Repeat the listing exactly. Pictures stay out of your copy.
———
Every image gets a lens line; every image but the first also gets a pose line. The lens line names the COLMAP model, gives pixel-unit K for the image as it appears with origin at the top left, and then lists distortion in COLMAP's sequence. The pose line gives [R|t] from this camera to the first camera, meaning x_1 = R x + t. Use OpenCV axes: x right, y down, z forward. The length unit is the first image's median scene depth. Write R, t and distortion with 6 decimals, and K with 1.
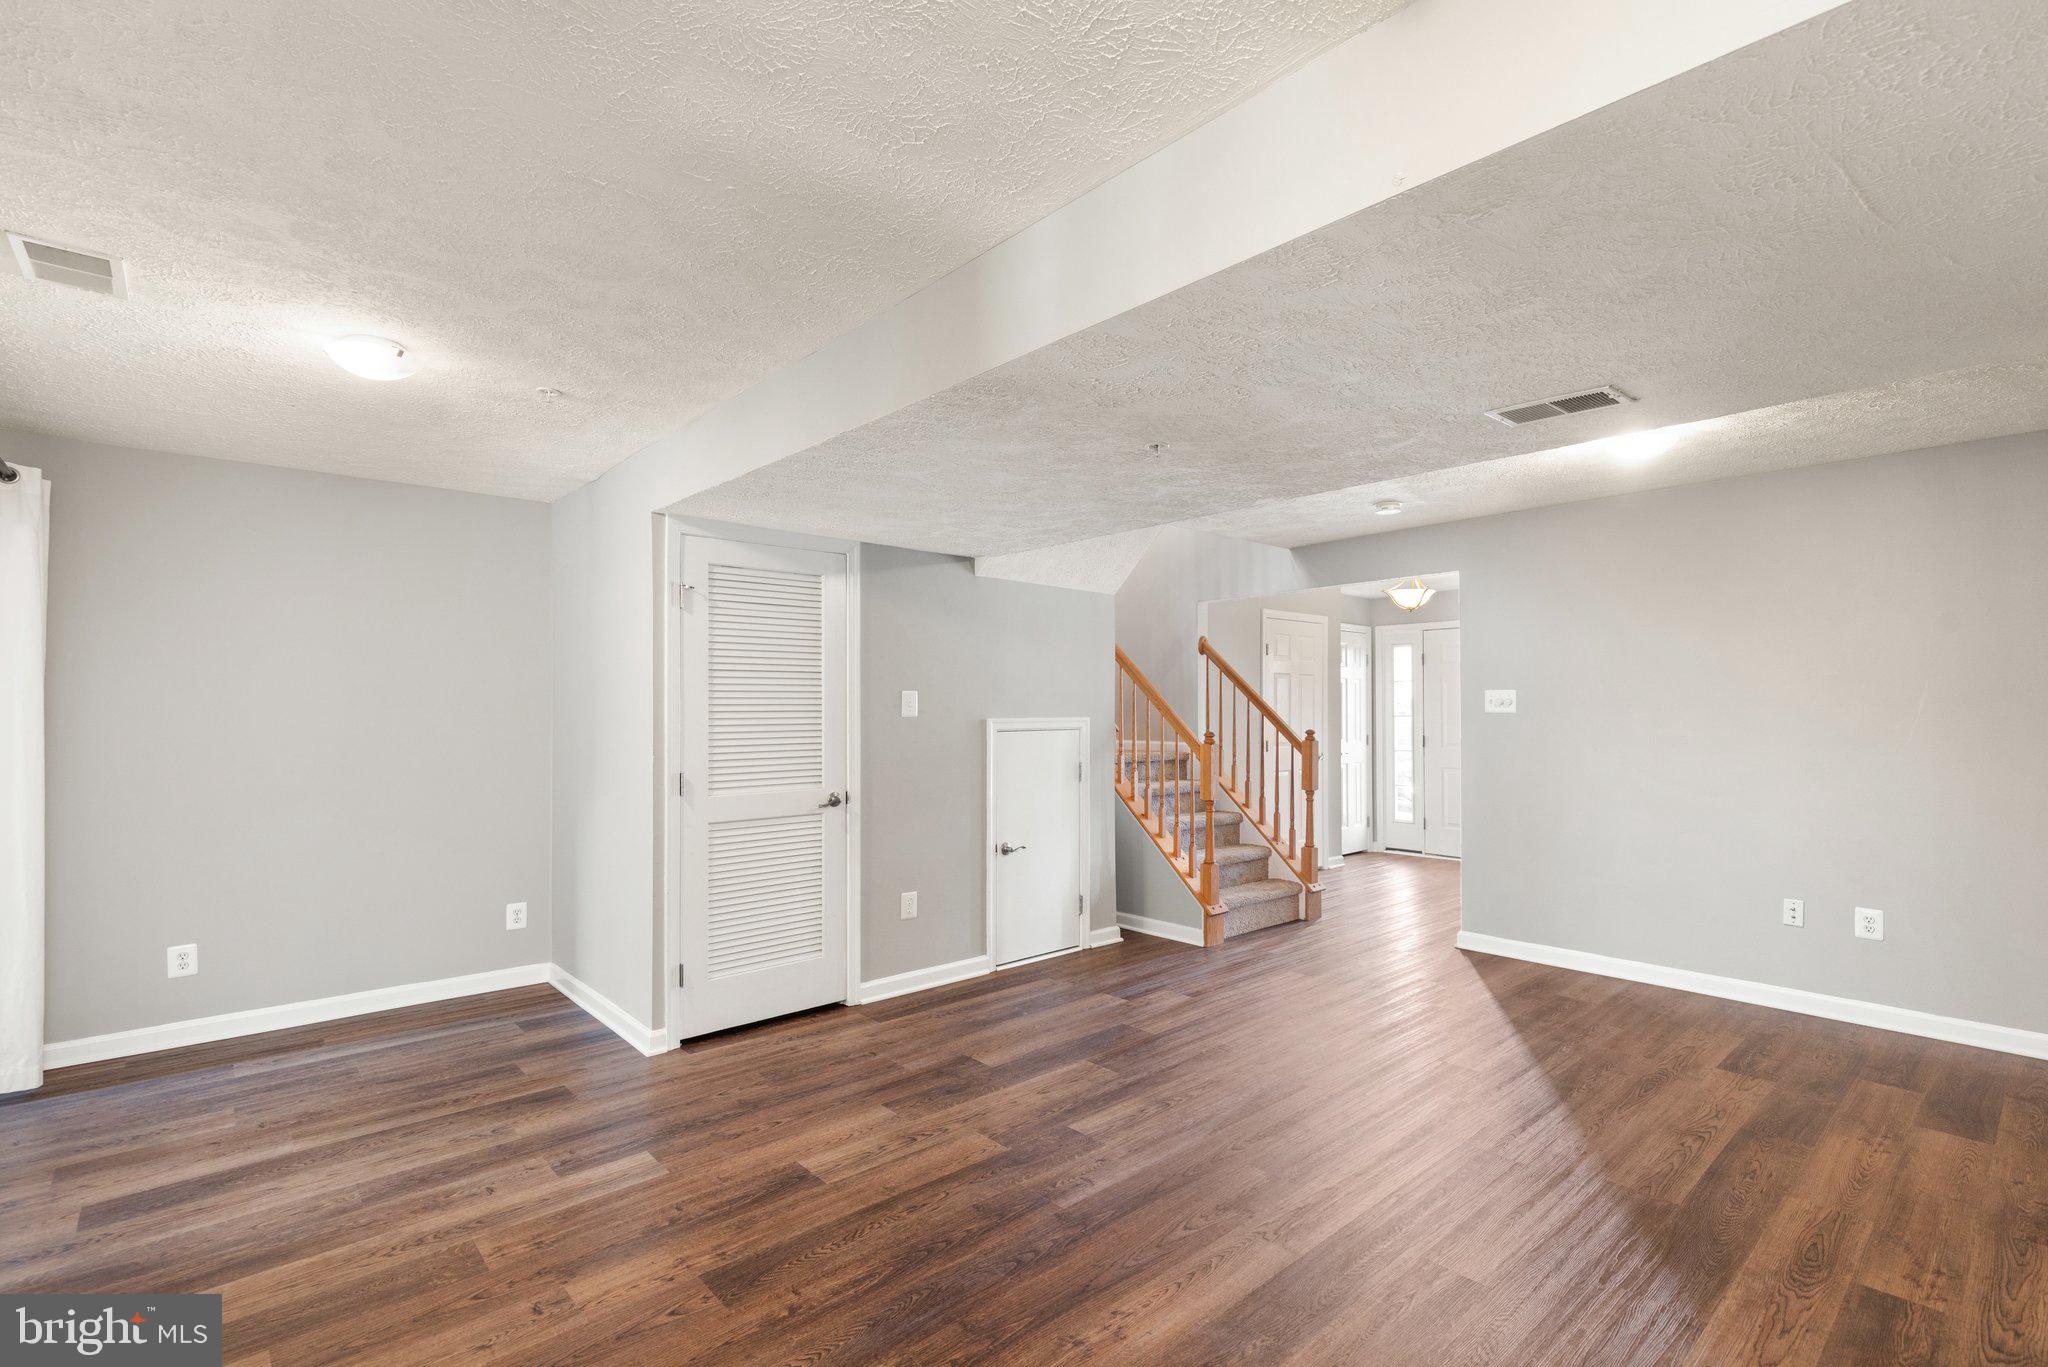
lens RADIAL K [[936.0, 0, 1034.0], [0, 936.0, 693.1], [0, 0, 1]] dist [0.001618, 0.000165]
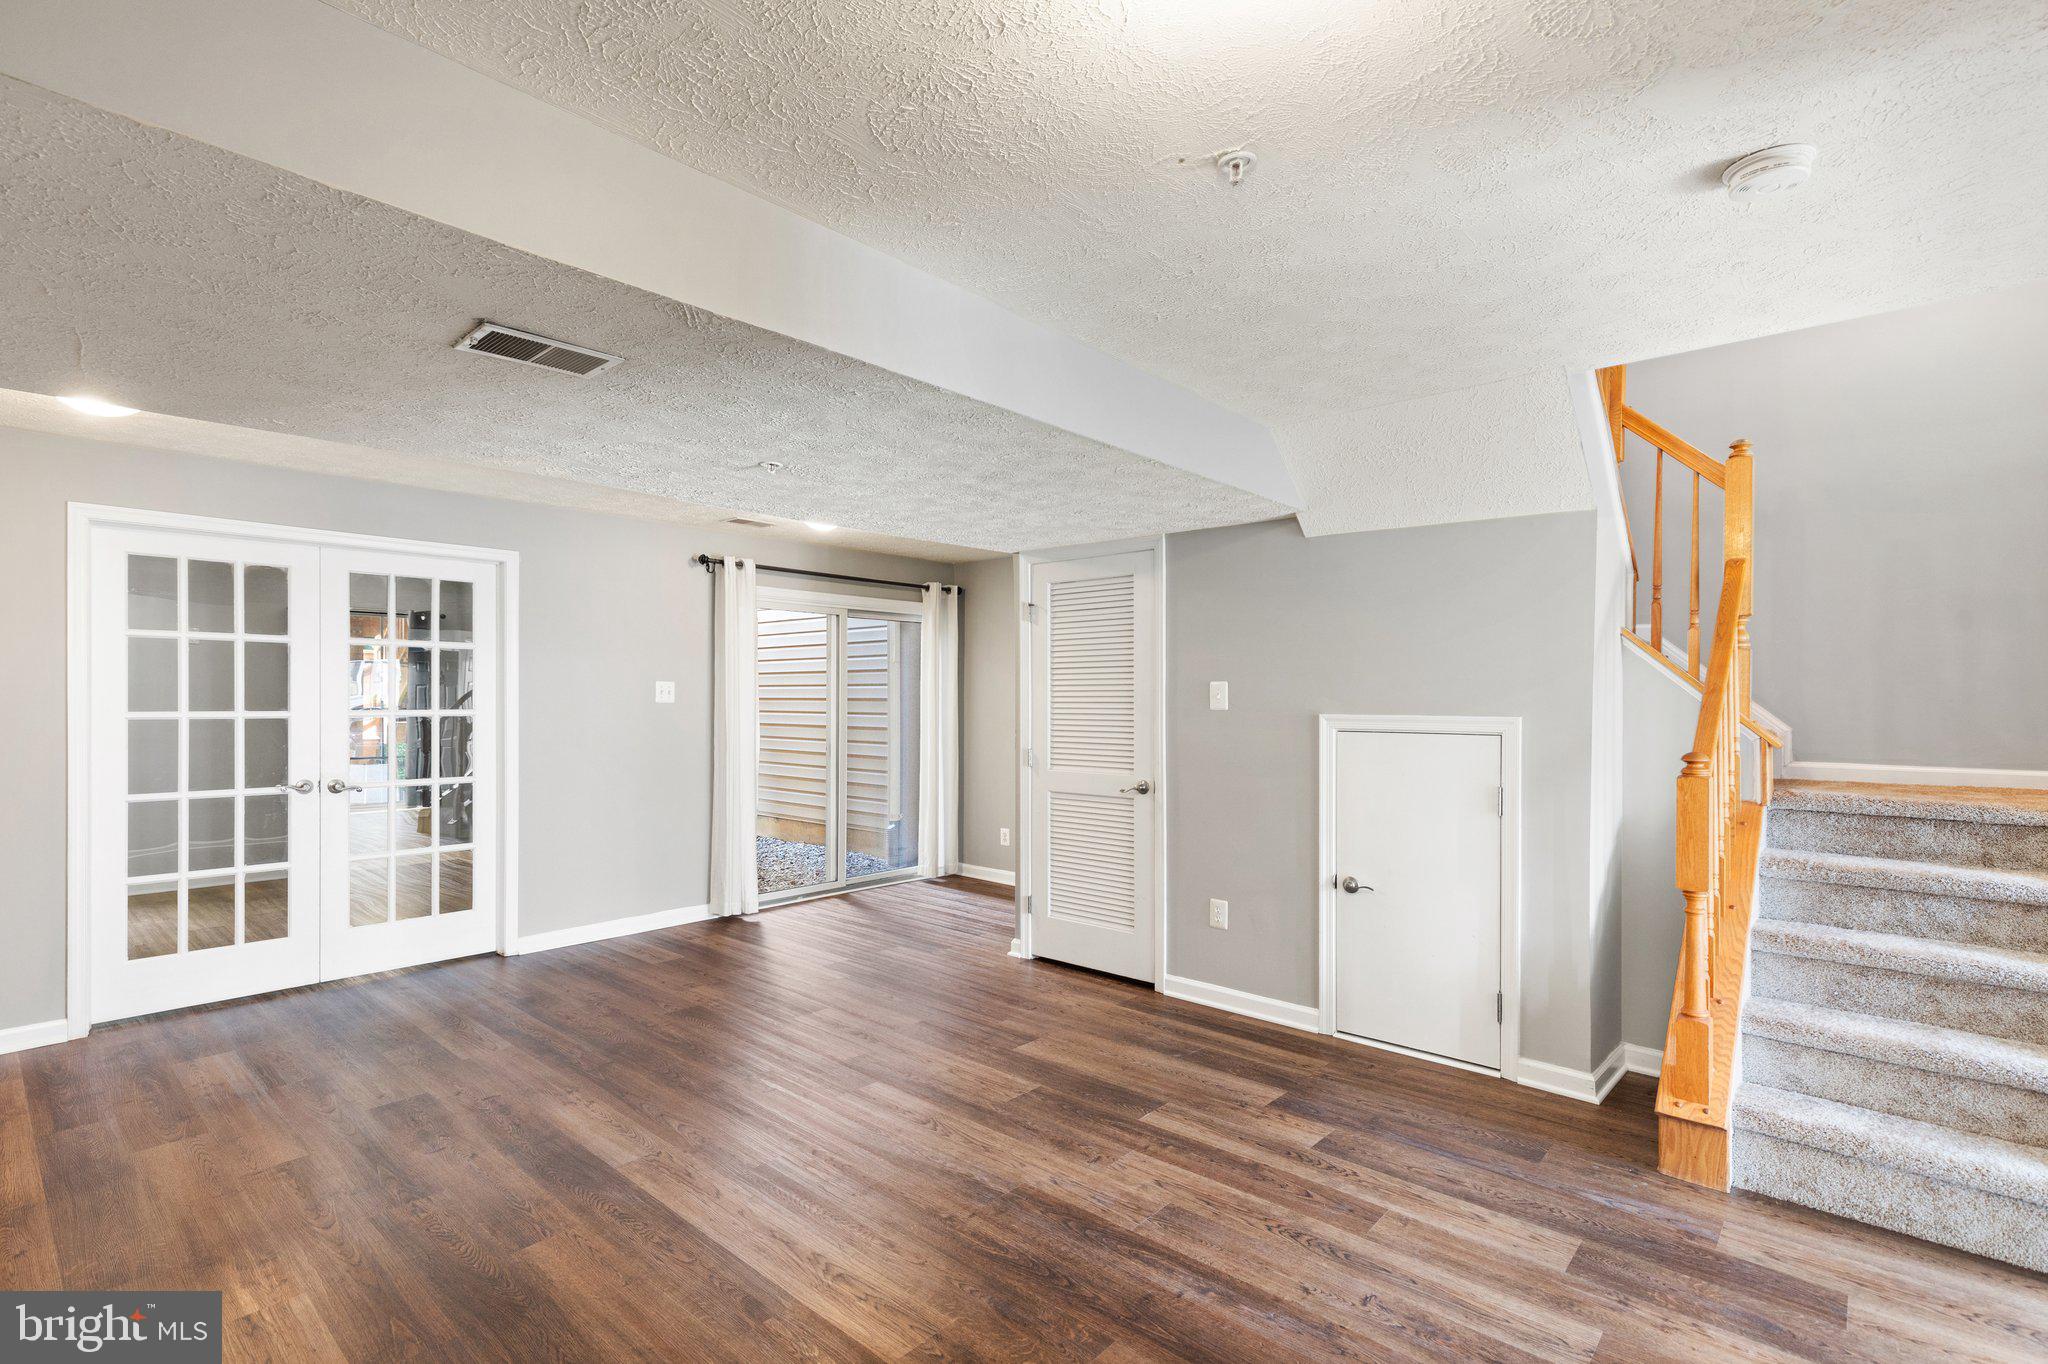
lens RADIAL K [[945.1, 0, 1016.8], [0, 945.1, 692.9], [0, 0, 1]] dist [0.003935, -0.000181]
pose [[0.112956, -0.002715, -0.993596, 0.838367], [0.011505, 0.999933, -0.001425, 0.008406], [0.993533, -0.011270, 0.112980, 0.758842]]
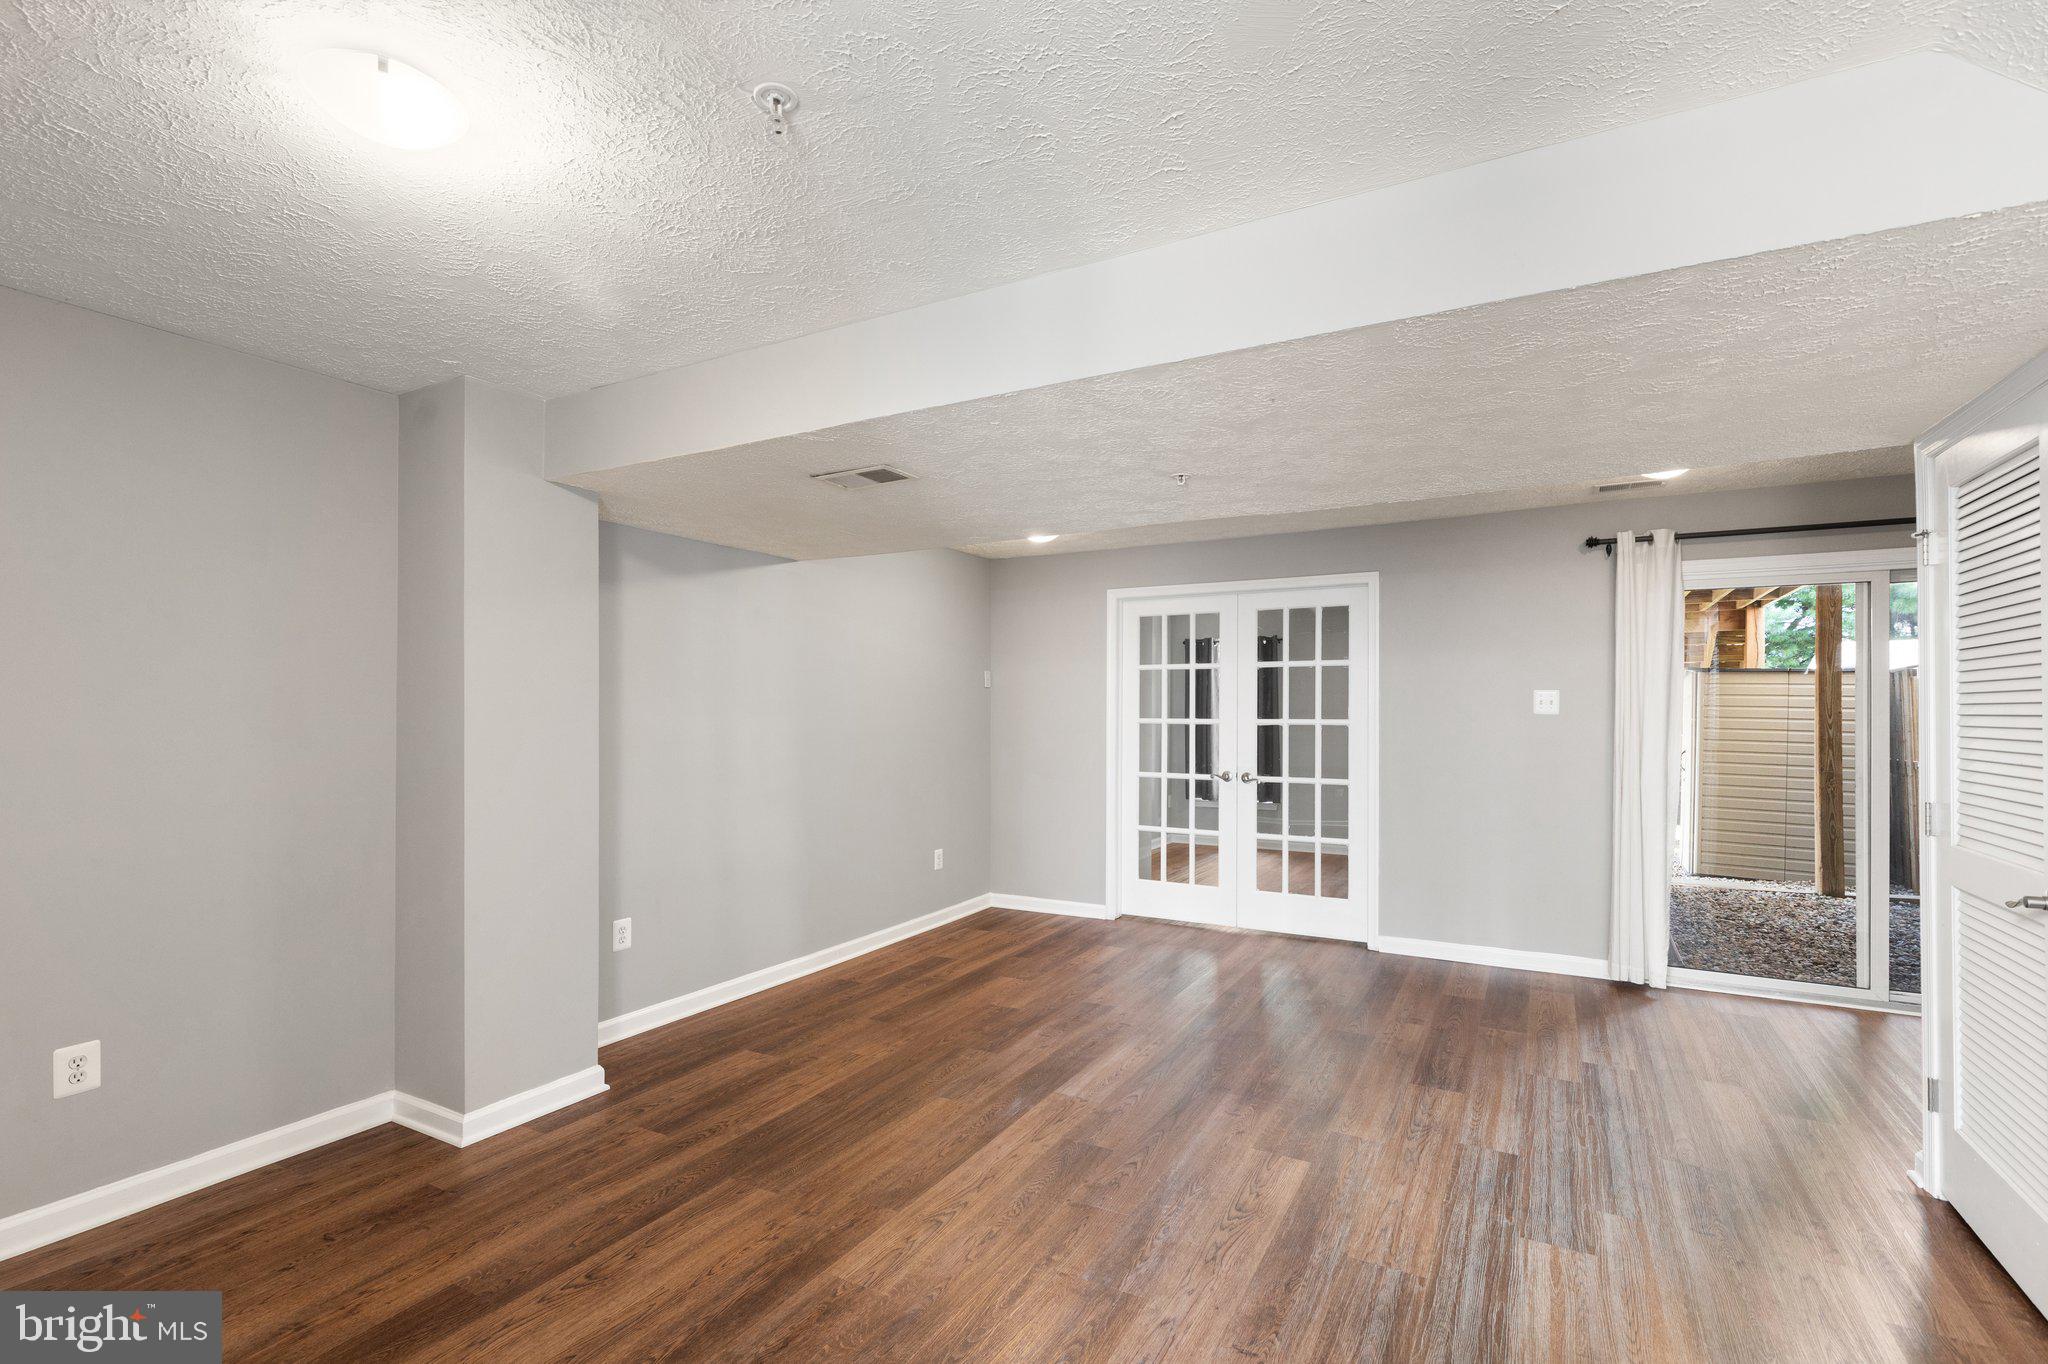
lens RADIAL K [[938.4, 0, 1024.7], [0, 938.4, 706.2], [0, 0, 1]] dist [0.000762, 0.000086]
pose [[-0.945090, 0.003539, -0.326792, 0.440349], [0.008249, 0.999881, -0.013029, 0.014297], [0.326707, -0.015009, -0.945007, 1.303698]]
———
--- Answer section ---
Every image gets a lens line; every image but the first also gets a pose line. The lens line names the COLMAP model, gives pixel-unit K for the image as it appears with origin at the top left, and then lists distortion in COLMAP's sequence. The pose line gives [R|t] from this camera to the first camera, meaning x_1 = R x + t. Use OpenCV axes: x right, y down, z forward. The length unit is the first image's median scene depth. Write R, t and distortion with 6 decimals, and K with 1.
lens RADIAL K [[936.0, 0, 1034.0], [0, 936.0, 693.1], [0, 0, 1]] dist [0.001618, 0.000165]
lens RADIAL K [[945.1, 0, 1016.8], [0, 945.1, 692.9], [0, 0, 1]] dist [0.003935, -0.000181]
pose [[0.112956, -0.002715, -0.993596, 0.838367], [0.011505, 0.999933, -0.001425, 0.008406], [0.993533, -0.011270, 0.112980, 0.758842]]
lens RADIAL K [[938.4, 0, 1024.7], [0, 938.4, 706.2], [0, 0, 1]] dist [0.000762, 0.000086]
pose [[-0.945090, 0.003539, -0.326792, 0.440349], [0.008249, 0.999881, -0.013029, 0.014297], [0.326707, -0.015009, -0.945007, 1.303698]]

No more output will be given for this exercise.